Das Urteil ist vorläufig vollstreckbar. Die Klägerin kann die Zwangsvollstreckung gegen Sicherheitsleistung in Höhe des jeweils zu vollstreckenden Betrages abwenden, sofern nicht die Beklagte Sicherheit in gleicher Höhe leistet.
Tatbestand:
Die Klägerin nimmt die Beklagte aus übergegangenem Recht wegen Verletzung von Kinderbetreuungspflichten in Anspruch.
Die Klägerin ist die Krankenversicherung des bei einem Badeunfall verletzten Neffen … der Beklagten. Letzterer spielte am 24.09.2003 im Alter von 2 1/2 Jahren mit dem knapp 3 Jahre alten Enkel der Beklagten in deren ringsum eingefriedeten Garten. Darin befand sich ein Schwimmbecken von 3 m Durchmesser und einer Wandhöhe von 1 m sowie einer Wassertiefe von 0,80 m. Eingezäunt war das Becken mit einem Jägerzaun, dessen Höhe nach der Behauptung der Klägerin 60 cm betrug. Ein Zaunfeld konnte herausgenommen werden. Dazu musste es ca. 20 cm angehoben werden.

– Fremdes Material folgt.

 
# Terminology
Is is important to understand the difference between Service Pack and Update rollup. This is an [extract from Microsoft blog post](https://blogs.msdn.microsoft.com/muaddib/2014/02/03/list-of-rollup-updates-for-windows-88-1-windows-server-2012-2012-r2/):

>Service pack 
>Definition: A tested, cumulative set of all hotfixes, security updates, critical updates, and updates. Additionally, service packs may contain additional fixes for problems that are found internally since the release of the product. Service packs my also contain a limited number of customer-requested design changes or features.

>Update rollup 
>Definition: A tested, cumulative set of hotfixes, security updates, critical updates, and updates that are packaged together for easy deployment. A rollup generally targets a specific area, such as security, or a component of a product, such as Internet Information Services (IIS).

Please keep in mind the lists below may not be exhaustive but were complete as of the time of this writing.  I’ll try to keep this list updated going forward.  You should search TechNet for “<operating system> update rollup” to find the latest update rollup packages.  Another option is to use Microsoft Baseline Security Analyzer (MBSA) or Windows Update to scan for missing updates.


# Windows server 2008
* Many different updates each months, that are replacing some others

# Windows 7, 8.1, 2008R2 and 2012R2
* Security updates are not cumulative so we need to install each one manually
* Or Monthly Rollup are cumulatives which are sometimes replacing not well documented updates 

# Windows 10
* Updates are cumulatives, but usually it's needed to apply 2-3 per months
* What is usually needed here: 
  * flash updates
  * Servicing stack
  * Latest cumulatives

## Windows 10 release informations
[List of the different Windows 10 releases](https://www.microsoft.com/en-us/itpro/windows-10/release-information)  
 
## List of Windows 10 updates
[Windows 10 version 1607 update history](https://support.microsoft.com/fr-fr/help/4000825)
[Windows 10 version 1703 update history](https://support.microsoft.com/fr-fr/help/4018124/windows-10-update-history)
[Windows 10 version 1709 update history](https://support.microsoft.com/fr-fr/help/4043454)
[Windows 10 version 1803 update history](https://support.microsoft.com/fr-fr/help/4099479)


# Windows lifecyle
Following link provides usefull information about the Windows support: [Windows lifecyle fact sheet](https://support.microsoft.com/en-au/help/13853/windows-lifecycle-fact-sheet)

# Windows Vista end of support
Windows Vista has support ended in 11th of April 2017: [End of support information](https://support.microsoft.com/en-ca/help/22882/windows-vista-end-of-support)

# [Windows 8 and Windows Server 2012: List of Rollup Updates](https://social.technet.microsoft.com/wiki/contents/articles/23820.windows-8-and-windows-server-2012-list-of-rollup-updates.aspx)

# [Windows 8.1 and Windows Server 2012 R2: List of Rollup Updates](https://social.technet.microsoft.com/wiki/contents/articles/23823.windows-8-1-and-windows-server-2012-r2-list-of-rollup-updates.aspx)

Während sich die Beklagte im Haus aufhielt, fiel … in das Wasser. Der Enkel … kam ins Haus und alarmierte die Beklagte. Infolge Sauerstoffmangels hatte … allerdings bereits so schwere Gesundheitsschäden erlitten, dass er inzwischen ein Pflegefall ist. Die krankheitsbedingte Pflege und Betreuung des Kindes erfordert erhebliche Kosten, welche die Klägerin bislang getragen hat. Mit dem Zahlungsantrag macht die Klägerin zunächst nur eine Teilforderung geltend.

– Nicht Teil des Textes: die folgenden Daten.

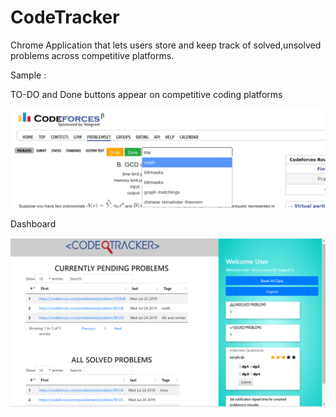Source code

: # CodeTracker
 Chrome Application that lets users store and keep track of solved,unsolved problems across competitive platforms.


Sample :

TO-DO and Done buttons appear on competitive coding platforms

![sample_image](https://github.com/TarunSinghania/CodeTracker/blob/master/Screenshots/sample.png)


Dashboard

![sample_image](https://github.com/TarunSinghania/CodeTracker/blob/master/Screenshots/sample2.png)

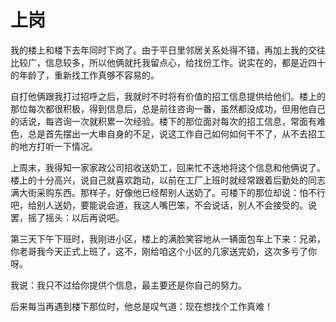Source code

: # 上岗

我的楼上和楼下去年同时下岗了。由于平日里邻居关系处得不错，再加上我的交往比较广，信息较多，所以他俩就托我留点心，给找份工作。说实在的，都是近四十的年龄了，重新找工作真够不容易的。 

自打他俩跟我打过招呼之后，我就时不时将有价值的招工信息提供给他们。楼上的那位每次都很积极，得到信息后，总是前往咨询一番，虽然都没成功，但用他自己的话说，每咨询一次就积累一次经验。楼下的那位面对每次的招工信息，常面有难色，总是首先摆出一大串自身的不足，说这工作自己如何如何干不了，从不去招工的地方打听一下情况。 

上周末，我得知一家家政公司招收送奶工，回来忙不迭地将这个信息和他俩说了。楼上的十分高兴，说自己就喜欢跑动，以前在工厂上班时就经常跟着后勤处的同志满大街采购东西。那样子，好像他已经帮别人送奶了。可楼下的那位却说：怕不行吧，给别人送奶，要能说会道，我这人嘴巴笨，不会说话，别人不会接受的。说罢，摇了摇头：以后再说吧。 

第三天下午下班时，我刚进小区，楼上的满脸笑容地从一辆面包车上下来：兄弟，你老哥我今天正式上班了，这不，刚给咱这个小区的几家送完奶，这次多亏了你呀。 

我说：我只不过给你提供个信息，最主要还是你自己的努力。 

后来每当再遇到楼下那位时，他总是叹气道：现在想找个工作真难！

Die Klägerin wirft der Beklagten die Verletzung von vertraglichen Aufsichtspflichten vor, denn die Mutter des Kindes hatte dieses der Beklagten zur Aufsicht überlassen, während sie andere Kinder vom Kindergarten abholte. Des weiteren habe die Beklagte schuldhaft Verkehrspflichten verletzt, weil entweder das Zaunelement nicht eingehängt oder so einfach zu entfernen war, dass die beiden kleinen Kinder dazu in der Lage waren. Darüber hinaus könnten Kinder die geringe Höhe ohne weiteres überwinden. Die Klägerin wirft der Beklagten vor, dass sie die Kinder etwa 25 Minuten und damit zu lange ohne Aufsicht gelassen habe.
Die Klägerin beantragt,
1. die Beklagte zu verurteilen, an sie 7.000 € nebst Zinsen in Höhe von 5 Prozentpunkten über dem jeweiligen Basiszinssatz seit dem 01.11.2004 zu zahlen,
2. festzustellen, dass die Beklagte verpflichtet ist, der Klägerin allen materiellen Schaden aus übergegangenem Recht aufgrund des Unfalls vom 24.09.2003 zu ersetzen,
3. die Beklagte zu verurteilen, an die Rechtsanwälte … 389,64 € nebst Zinsen in Höhe von 5 Prozentpunkten über dem jeweiligen Basiszinssatz seit dem 26.06.2006 zu zahlen.
Die Beklagte beantragt,
die Klage abzuweisen.
Sie verweist darauf, dass diese Schwimmbeckenanlage seit 14 Jahren bestand und mehrere Enkelkinder diese nicht eigenständig nutzen konnten. Es sei mit einer sechsjährigen Enkeltochter ausprobiert worden, ob diese das Zaunelement ausheben konnte, was nicht der Fall gewesen sei. Das Element sei auch an jenem Tag verschlossen gewesen (Zeugnis …). Die Kinder seien allenfalls 10 Minuten alleine im Garten gewesen.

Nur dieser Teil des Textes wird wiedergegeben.